Six hiring mistakes entrepreneurs make in the early years
This article was published as part of the Denver Business Journal Leadership Trust, an invitation-only network of influential business leaders, experts, executives and entrepreneurs.
My company specializes in helping startup and growth stage companies build their teams. I am privileged to work with brilliant founders every day. These courageous individuals have challenged convention to strike out — often without a safety net — and embark on a journey to do something no one has ever done, or to re-engineer something that cries for revolution. As an entrepreneur, you are responsible for R&D, sales, accounting, finance, operations — every component of your company — and that includes hiring your team. Founders are incredible visionaries, but their future vision doesn’t always help them make great hiring decisions. Here are some of the hiring mistakes I most often see entrepreneurs make in the early days.
1. Hiring in your own image
It’s natural to hire people who think like you and even look like you. After all, you have great ideas, and like-minded people can join together to make them even better. The problem with this is that you may miss obstacles: if everyone thinks alike, there is no one to fill your knowledge gaps. As a founder, you need people who will challenge you, help you level up and offer a different perspective.
2. Hiring your buddies
Hiring people you know and like is easy. “I know someone who is super organized so managing the supply chain will be right in her sweet spot.” “My friend’s son is looking for work, so I can hire him cheap while I wait to raise money.” These are the most dangerous and potentially damaging hires you can make. When you are starting up, you need people who are proven startup pros. By hiring people you know, you risk both ruining a friendship and putting your IP/invention/customer relationships in the hands of someone who doesn’t understand their importance. Just because they are friends doesn’t mean they have the required passion or expertise.
3. Hiring a “project”
Mining your network is a great way to find talent when you’re starting out.

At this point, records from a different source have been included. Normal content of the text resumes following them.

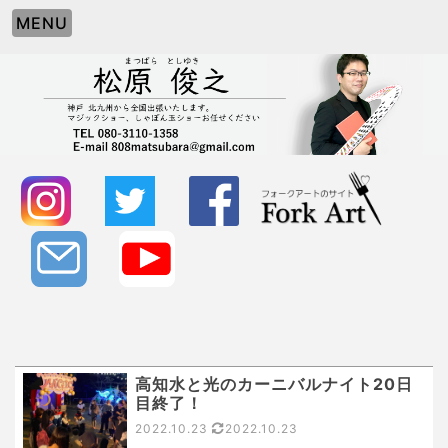
MENU
高知水と光のカーニバルナイト20日
目終了！
2022.10.23
2022.10.23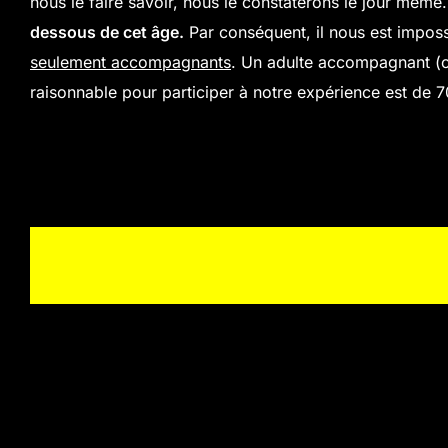
nous le faire savoir, nous le constaterons le jour mêm
dessous de cet âge.
Par conséquent, il nous est imposs
seulement accompagnants
. Un adulte accompagnant (o
raisonnable pour participer à notre expérience est de 7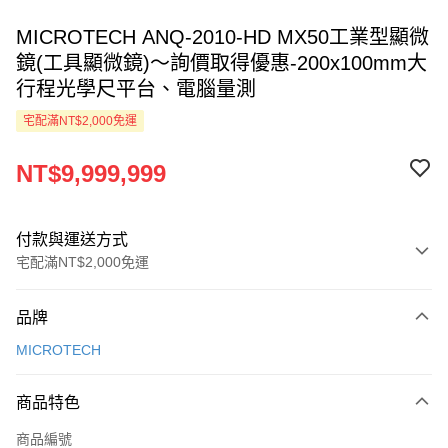
MICROTECH ANQ-2010-HD MX50工業型顯微
鏡(工具顯微鏡)～詢價取得優惠-200x100mm大
行程光學尺平台、電腦量測
宅配滿NT$2,000免運
NT$9,999,999
付款與運送方式
宅配滿NT$2,000免運
付款方式
品牌
信用卡一次付款
MICROTECH
LINE Pay
商品特色
Apple Pay
商品編號
ATM付款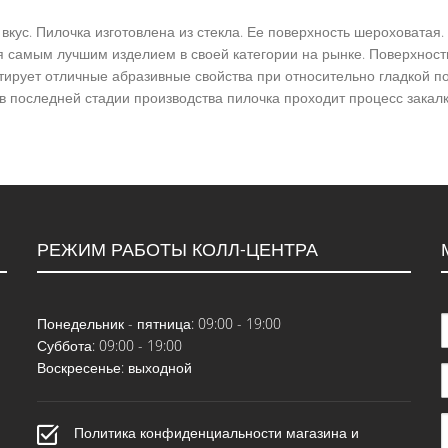
вкус. Пилочка изготовлена из стекла. Ее поверхность шероховатая.
ся самым лучшим изделием в своей категории на рынке. Поверхнос
ирует отличные абразивные свойства при относительно гладкой п
в последней стадии производства пилочка проходит процесс закалк
РЕЖИМ РАБОТЫ КОЛЛ-ЦЕНТРА
Понедельник - пятница: 09:00 - 19:00
Суббота: 09:00 - 19:00
Воскресенье: выходной
Политика конфиденциальности магазина и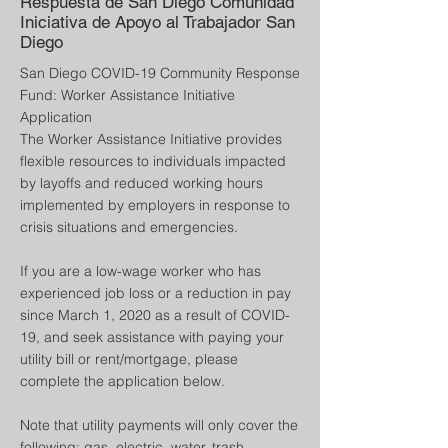
Respuesta de San Diego Comunidad
Iniciativa de Apoyo al Trabajador San
Diego
San Diego COVID-19 Community Response
Fund: Worker Assistance Initiative
Application
The Worker Assistance Initiative provides
flexible resources to individuals impacted
by layoffs and reduced working hours
implemented by employers in response to
crisis situations and emergencies.
If you are a low-wage worker who has
experienced job loss or a reduction in pay
since March 1, 2020 as a result of COVID-
19, and seek assistance with paying your
utility bill or rent/mortgage, please
complete the application below.
Note that utility payments will only cover the
following: gas, electric, water, trash,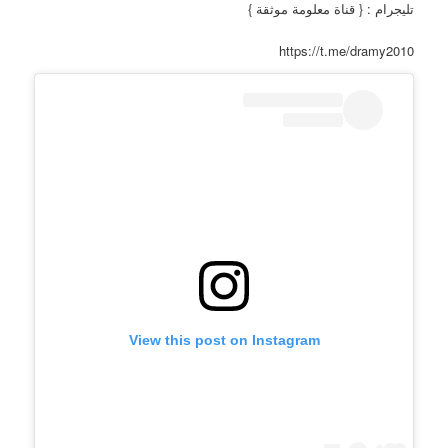
تليجرام : { قناة معلومة موثقة }
https://t.me/dramy2010
View this post on Instagram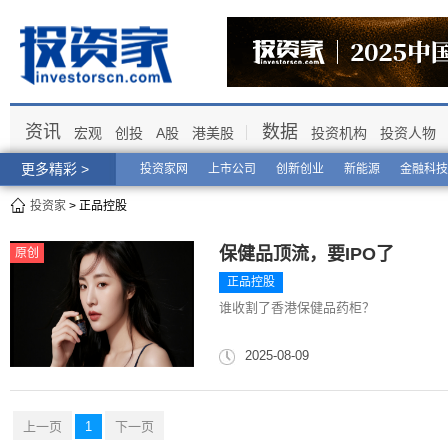
资讯
数据
宏观
创投
A股
港美股
投资机构
投资人物
更多精彩 >
投资家网
上市公司
创新创业
新能源
金融科技
投资家
> 正品控股
保健品顶流，要IPO了
原创
正品控股
谁收割了香港保健品药柜？
2025-08-09
上一页
1
下一页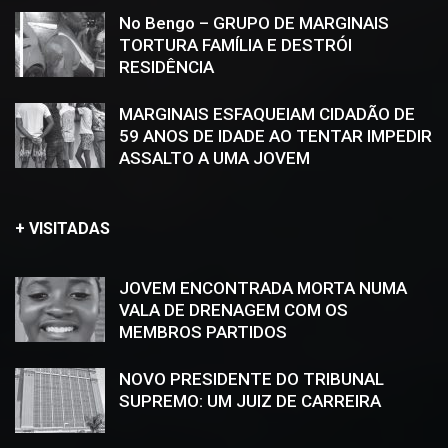
No Bengo – GRUPO DE MARGINAIS
TORTURA FAMÍLIA E DESTRÓI
RESIDÊNCIA
MARGINAIS ESFAQUEIAM CIDADÃO DE
59 ANOS DE IDADE AO TENTAR IMPEDIR
ASSALTO A UMA JOVEM
+ VISITADAS
JOVEM ENCONTRADA MORTA NUMA
VALA DE DRENAGEM COM OS
MEMBROS PARTIDOS
NOVO PRESIDENTE DO TRIBUNAL
SUPREMO: UM JUIZ DE CARREIRA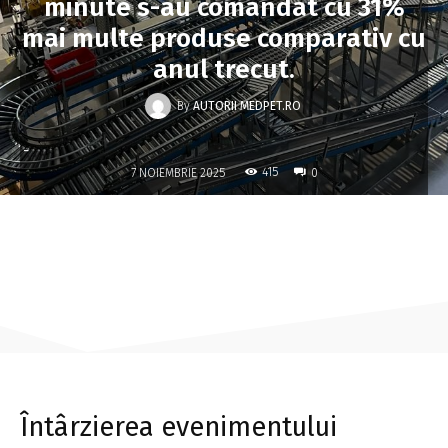
minute s-au comandat cu 31%
mai multe produse comparativ cu
anul trecut.
By
AUTORII MEDPET.RO
-
415
7 NOIEMBRIE 2025
0
Întârzierea evenimentului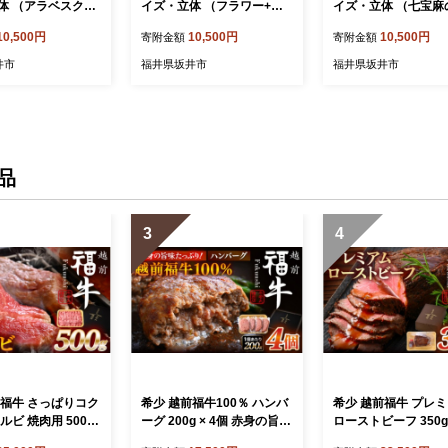
体 （アラベスク
イズ・立体 （フラワー+黒
イズ・立体 （七宝麻
[A-9822_04]
ゴム） [A-9822_06]
+黒ゴム） [A-9822_0
10,500円
10,500円
10,500円
寄附金額
寄附金額
井市
福井県坂井市
福井県坂井市
品
3
4
前福牛 さっぱりコク
希少 越前福牛100％ ハンバ
希少 越前福牛 プレ
ルビ 焼肉用 500g
ーグ 200g × 4個 赤身の旨味
ローストビーフ 350g
き肉 国産牛ブランド
たっぷり！ 和牛ハンバーグ
ソース付属) ロース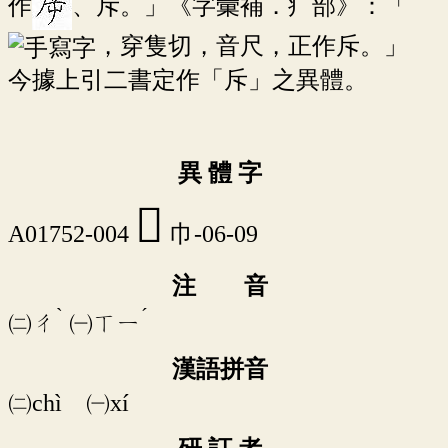
作
、斥。」《字彙補．疒部》：「
，穿隻切，音尺，正作斥。」
今據上引二書定作「斥」之異體。
異 體 字
󱫳
A01752-004
巾-06-09
注 音
ˋ
ˊ
㈡
ㄔ
㈠
ㄒㄧ
漢語拼音
㈡chì ㈠xí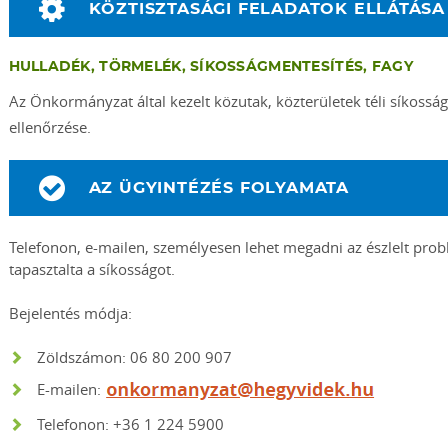
KÖZTISZTASÁGI FELADATOK ELLÁTÁSA
HULLADÉK, TÖRMELÉK, SÍKOSSÁGMENTESÍTÉS, FAGY
Az Önkormányzat által kezelt közutak, közterületek téli síkosságm
ellenőrzése.
AZ ÜGYINTÉZÉS FOLYAMATA
Telefonon, e-mailen, személyesen lehet megadni az észlelt prob
tapasztalta a síkosságot.
Bejelentés módja:
Zöldszámon: 06 80 200 907
E-mailen:
Telefonon: +36 1 224 5900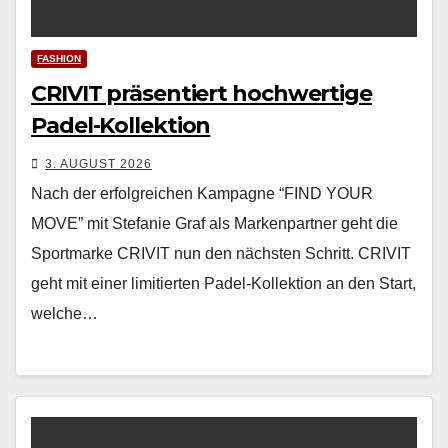
FASHION
CRIVIT präsentiert hochwertige
Padel-Kollektion
3. AUGUST 2026
Nach der erfol­gre­ichen Kam­pagne “FIND YOUR
MOVE” mit Ste­fanie Graf als Marken­part­ner geht die
Sport­marke CRIVIT nun den näch­sten Schritt. CRIVIT
geht mit ein­er lim­i­tierten Padel-Kollek­tion an den Start,
welche…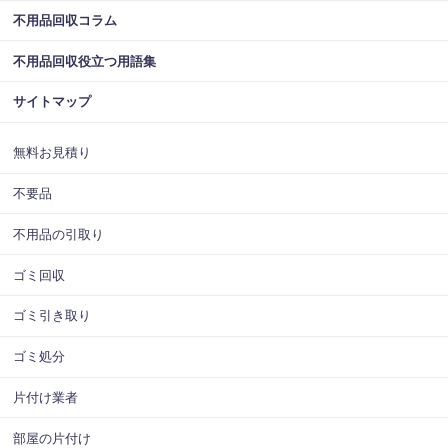
不用品回収コラム
不用品回収役立つ用語集
サイトマップ
無料お見積り
不要品
不用品の引取り
ゴミ回収
ゴミ引き取り
ゴミ処分
片付け業者
部屋の片付け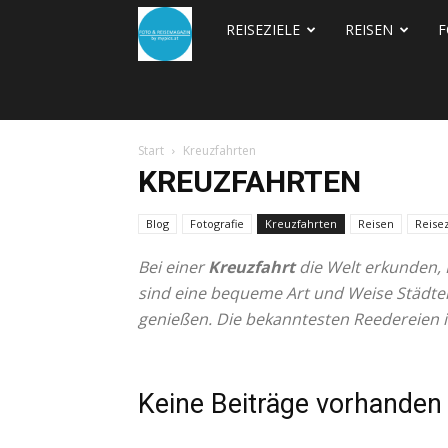
REISEZIELE
REISEN
F
FOTO
&
Start
Kreuzfahrten
REISEBLOG
KREUZFAHRTEN
Blog
Fotografie
Kreuzfahrten
Reisen
Reise
Bei einer
Kreuzfahrt
die Welt erkunden, 
sind eine bequeme Art und Weise Städter
genießen. Die bekanntesten Reedereien in
Keine Beiträge vorhanden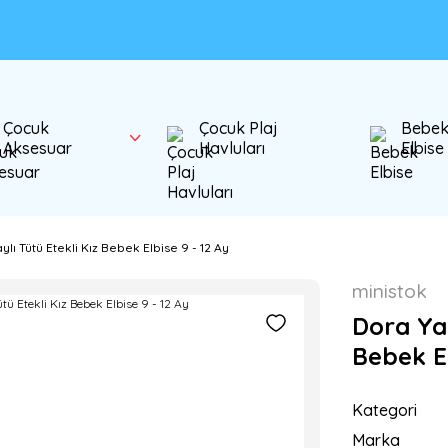
Çocuk
Çocuk Plaj
Bebe
Aksesuar
Havluları
Elbise
lı Tütü Etekli Kız Bebek Elbise 9 - 12 Ay
ministok
Dora Yak
Bebek El
Kategori
Marka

There are two types of “project” hires. The first is a fresh college grad. The early-career professional may be a great hire, but keep in mind that they will need constant mentoring. You will need to be prepared to task them daily and check their work consistently. As a startup founder, you probably already work 60-hour weeks, so think about the time commitment before you hire an early-career professional. The second kind of “project” hire is the free spirit who just can’t seem to hold a job. This person has changed jobs or careers every few years and it never seems to be their fault. They are very practiced at interviewing, so you’ll find them smart, charming and articulate. But this profile is a bad hire for your startup — period.
4. Failing to document job responsibilities
I realize that writing job descriptions is at the end of your very long list of things to do when you are starting a company. I don’t think you need a formal two-page job description for everyone you hire, since roles will shift and change regularly, but I do believe that documenting job scope, expectations and primary responsibilities is good for both you and your hires. This will serve as a foundation to build on and help you and your team evolve roles in the company as you grow. As a manager, you owe it to your people to help them understand their place in the organization.
5. Inflating job titles
Almost all early-stage CEOs offer inflated titles in lieu of market salaries. But if everyone on your team is a VP, you will create — in very short order — a culture of entitlement. About a year from now, all of your overtitled employees will do their own salary surveys and bring you expectations of earning market salaries based on their current title. Younger employees in particular are accustomed to getting raises or promotions every six to nine months, so if you start them out with inflated job titles, they will very quickly expect to rise to senior levels.
6. Failing to fire underperformers
Founders are proud and confident humans. They have to be if they are going to start a company, build a product and convince others to buy it. Confident, proud individuals often take hiring decisions personally: “I hired this person so of course they will be amazing.” Only sometimes they aren’t. It’s important to decouple your decision-making from your employee’s performance. Holding onto an underperformer is bad for you, bad for your team and bad for your customers. Moving them from one role to another in hopes of improving their performance can work, but usually doesn’t. Expecting someone who isn’t meeting your needs to suddenly do so is unrealistic. You have a responsibility to help them exit and find a place where they can be successful — just not in your company.
Running a startup is hard! I’ve done it twice. I’ve made every one of these mistakes and endured the outcomes. When my clients ask for my advice, this is what I tell them: Hiring great talent takes time and focus. But done right, the return on investment is substantial.